Trails were well marked and it was easy to find a map and your way around. Many places I’ve been to over the years could have used a few of these posts. If you need maps, check out the North Okanagan Cycling Society.
Kamloops Bike Ranch
When I first signed on for this trip I expected to be in an arid desert for most of the trip. It wasn’t until Kamloops that the environment met my expectations. There are an amazing number of trails surrounding Kamloops and the freeride attitude runs deep. After a stop at the Bicycle Cafe shop and breakfast at Hello Toast we hit the local bike park. To say it was hot and dusty would be an understatement. We had a good time, checking out their large bike park with a wide variety of progressive features. We couldn’t stay long since we had to get to Whistler that evening to see the Slopestyle finals at Crankworks, but I wish we had more time to explore this legendary riding area.
Kamloops had a fine dust that made simple riding look ridiculously dramatic.
Even though Leanne lived about a mile away she had rarely ridden the park. After almost a week on the trip, she felt more confident and adventurous riding there.
Top Of The World Trail
Whistler recently opened the Top of the World Trail to the general public. In 2003 a few friends and I wanted to go to the top but we needed a guide. Somehow it never worked out on that trip, but when I heard we were going to be able to finally do the trail I’d been waiting 9 years for, I gave myself a high five. After the initial gondola ride, one more chair takes you up the extra 1,091ft to the top. This was Kelli’s first time to the top too.
This is the scene at the entrance to Whistler’s Top of the World Alpine Trail. It seems stark and had less fanfare than I expected. That being said, as you drop in don’t get distracted by ‘The Tusk’ in the background because you’ll need to keep your eyes on the job at hand. It’s a steep entrance.
The TOTW trail starts steep, rocky and technical. You won’t drop in at high speed, unless you want a quick trip to the valley floor. From steep and technical the trail transitions to loamy alpine corners. The further down the mountain you go the more it starts to open up as you enter the fray of traditional bike park action.
One last ride for the group. It was a long but incredible week. Thanks to everyone involved!

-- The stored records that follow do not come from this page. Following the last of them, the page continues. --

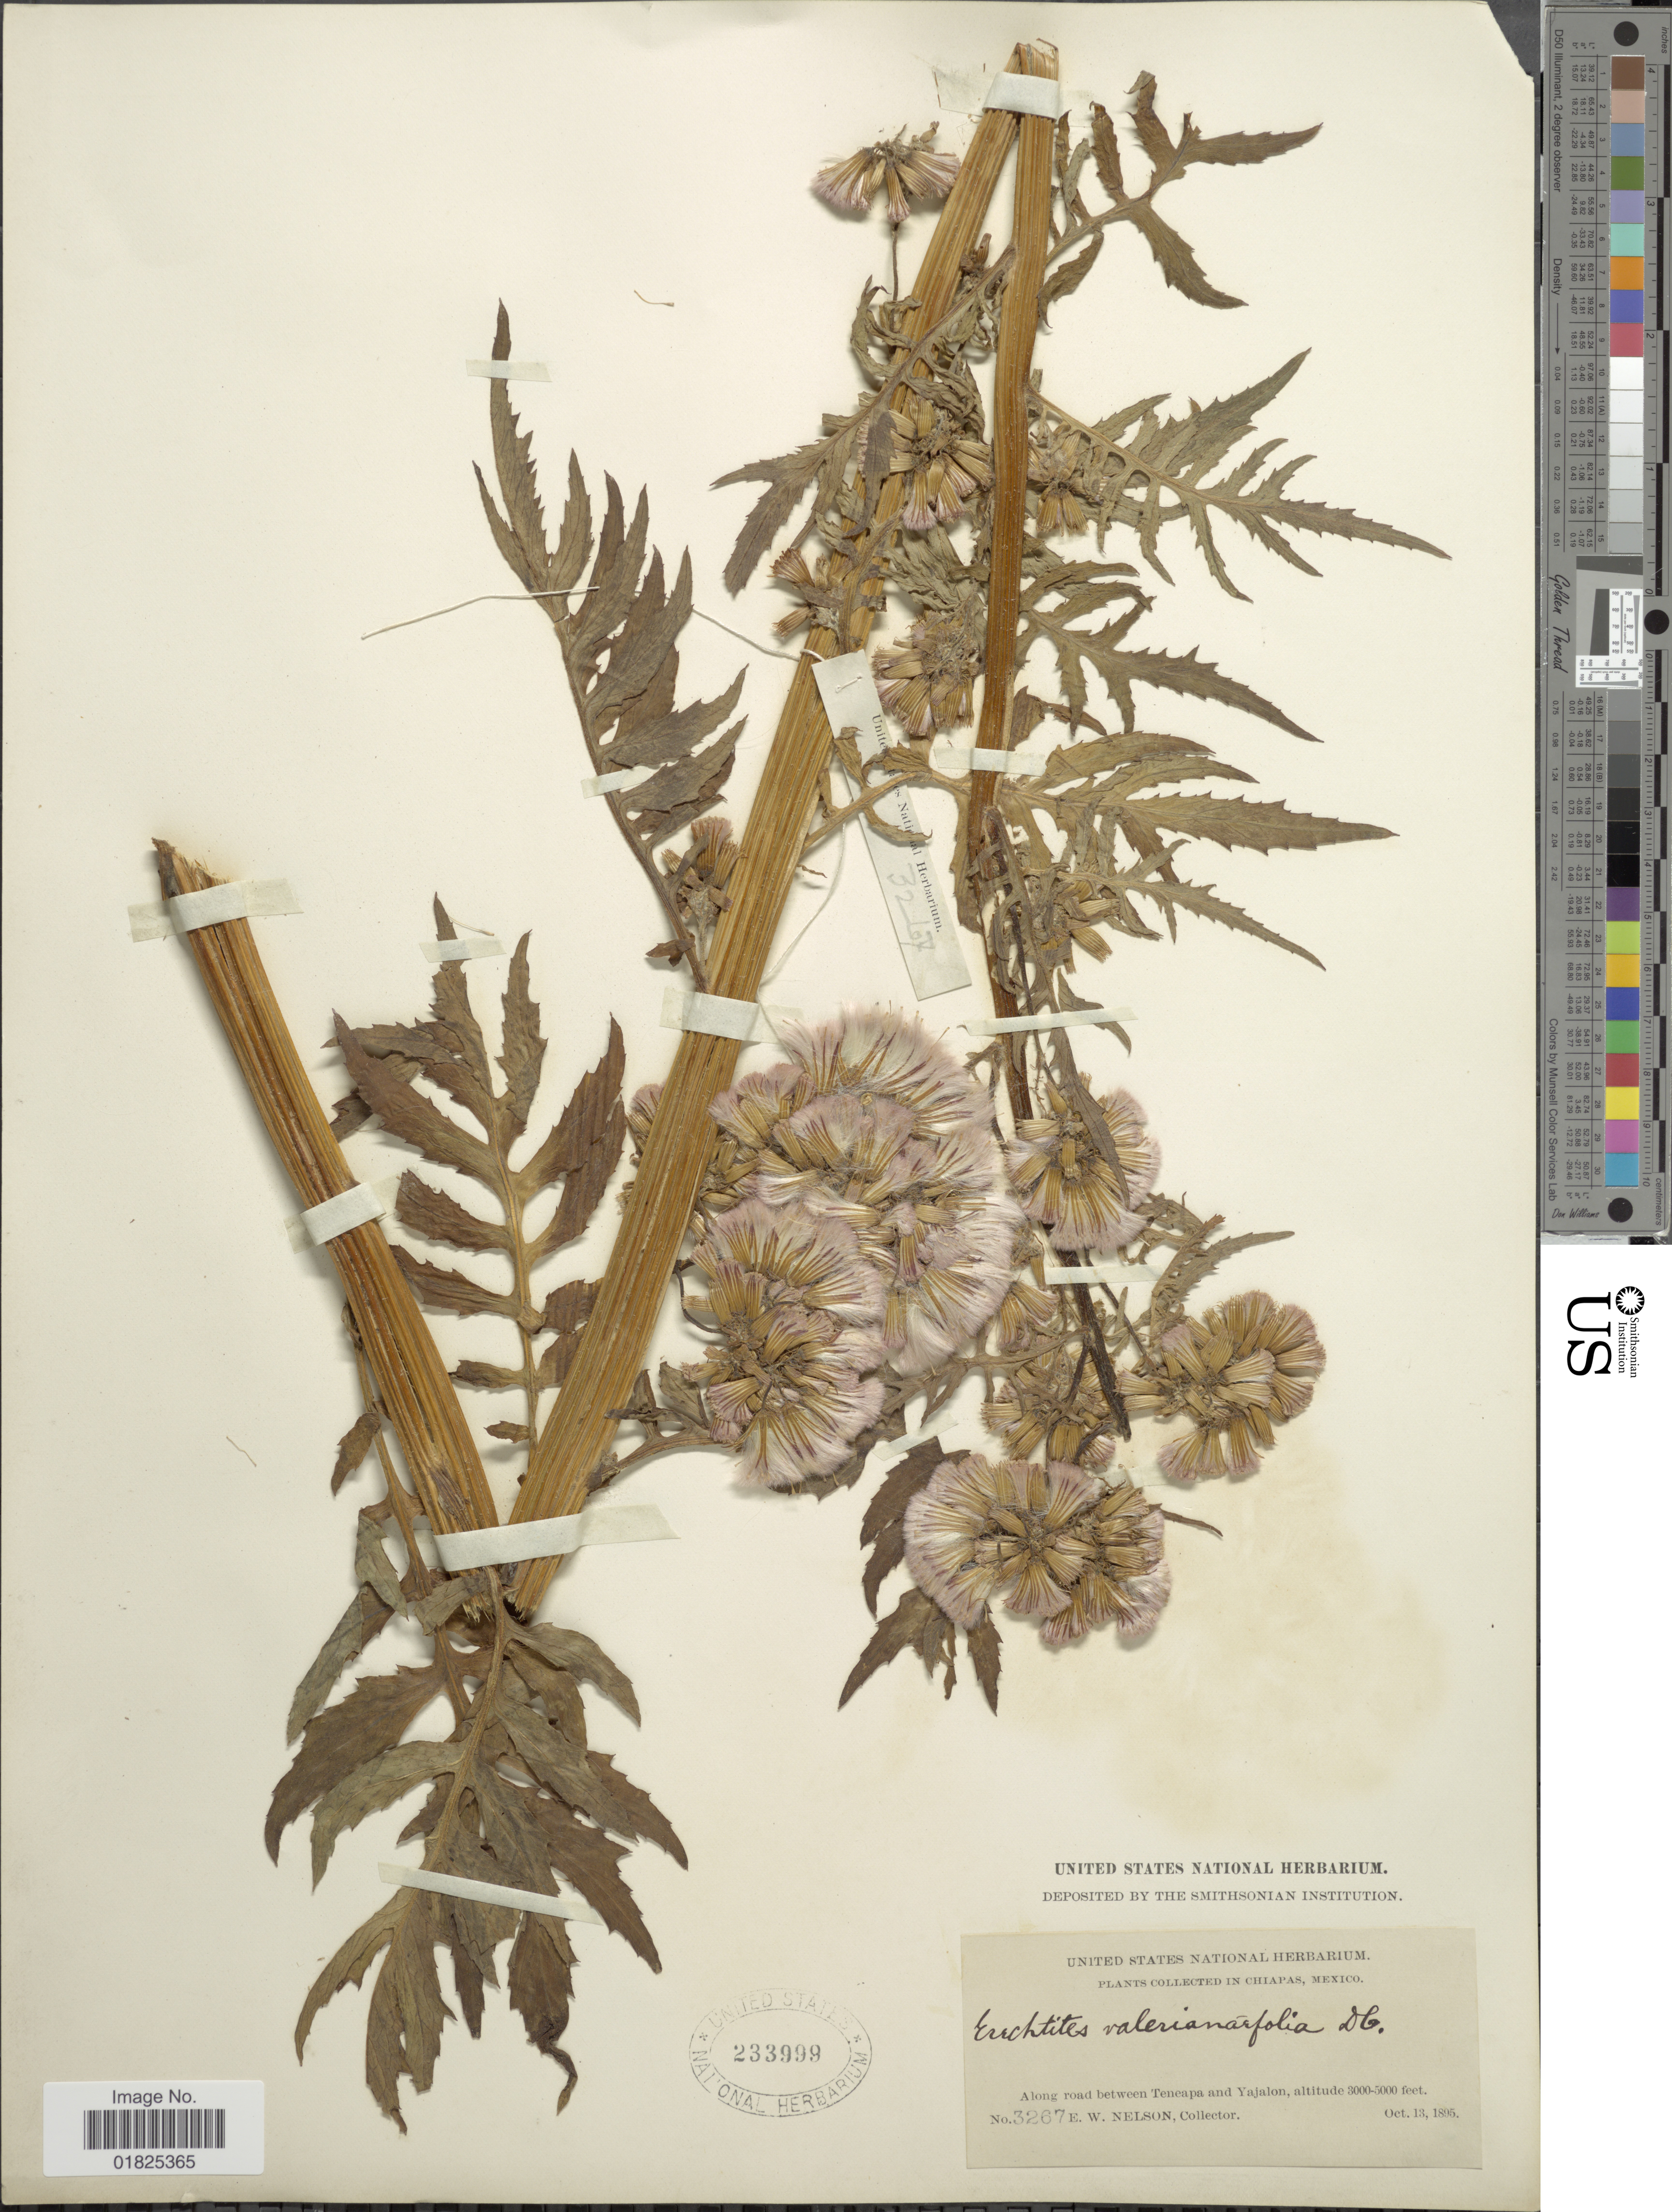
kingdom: Plantae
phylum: Tracheophyta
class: Magnoliopsida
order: Asterales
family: Asteraceae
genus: Erechtites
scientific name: Erechtites valerianifolius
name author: (Link ex Spreng.) DC.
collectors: E. W. Nelson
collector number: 3267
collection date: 1895-10-13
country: Mexico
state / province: Chiapas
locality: Along road between Teneapa and Yajalon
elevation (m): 914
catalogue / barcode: US 233999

“I,…loved Whistler. Again, the scenery was amazing - but it was more than that. It was the atmosphere of being in the Village, the excitement of Crankworx, not to mention the 5000 vertical feet of descent! It was the final ride of an incredible week with new friends. It was the culmination of all the new skills I’d been working on and the confidence I’d gained as a rider.” Leanne
Leanne on her final ride of the trip.